Realising that the British would come down heavily after the raid, the revolutionaries left Chittagong and marched towards the hilly areas. Sen kept changing his identity to deceive the British and continued his activities from the Jalalabad hills. On 22 April 1930, thousands of British troops surrounded the hills, and in a fierce bloodbath, over 80 troops and 12 revolutionaries died.

After that, Sen scattered the groups in the neighbouring villages and kept conducting raids on government properties and personnel. “Despite several repressive measures and combing operations by the authorities, the villagers, most of them Muslims, gave food and shelter to the revolutionary outlaws and enabled them to survive for three years,” writes Chandra.

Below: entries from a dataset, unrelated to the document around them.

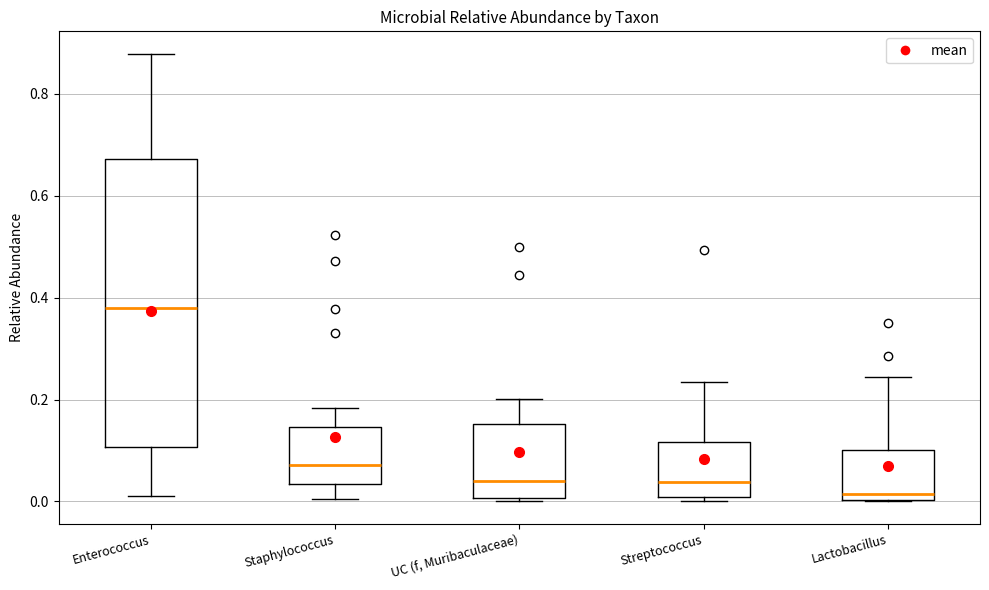

Reading left to right, read every box against the y-axis: the position of its median line, the range the box covers, and the ends of its whiskers. The values are not printed on the chart, so give them approximately, as read against the axis.

Enterococcus: median 0.38, box 0.10 to 0.68, whiskers 0.02 to 0.88
Staphylococcus: median 0.08, box 0.04 to 0.14, whiskers 0.00 to 0.18
UC (f, Muribaculaceae): median 0.04, box 0.00 to 0.16, whiskers 0.00 (just below the box's lower edge) to 0.20
Streptococcus: median 0.04, box 0.00 to 0.12, whiskers 0.00 (just below the box's lower edge) to 0.24
Lactobacillus: median 0.02, box 0.00 to 0.10, whiskers 0.00 to 0.24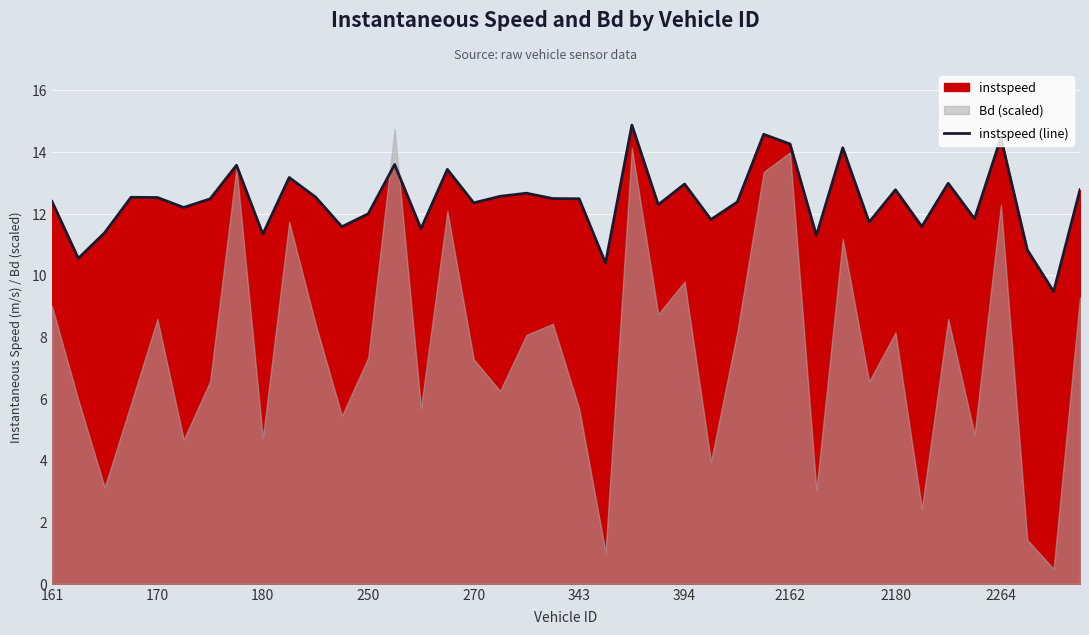

What is the difference between the values at 21 and 15?

3.0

Sen even instructed Pritilata Vaddedar and Kalpana Dutt to destroy Chittagong jail by using dynamite in 1932, which was unsuccessful. That year, he also planned an attack on the Pahartali European Club, which bore the notorious notice: ‘Dogs and Indians not allowed’. He assigned Pritilata to lead the attack, which was successful, but her injury became the cause of her capture and she consumed cyanide before the arrest.

A tip by his own relative, Netra Sen, led to Surya Sen’s arrest on 16 February 1933. He was tried and hanged on 12 January 1934, along with Tarkeshwar Dostidar, who had hatched a plan to rescue him from jail. Many of his fellow revolutionaries were also caught and sentenced to long terms of imprisonment.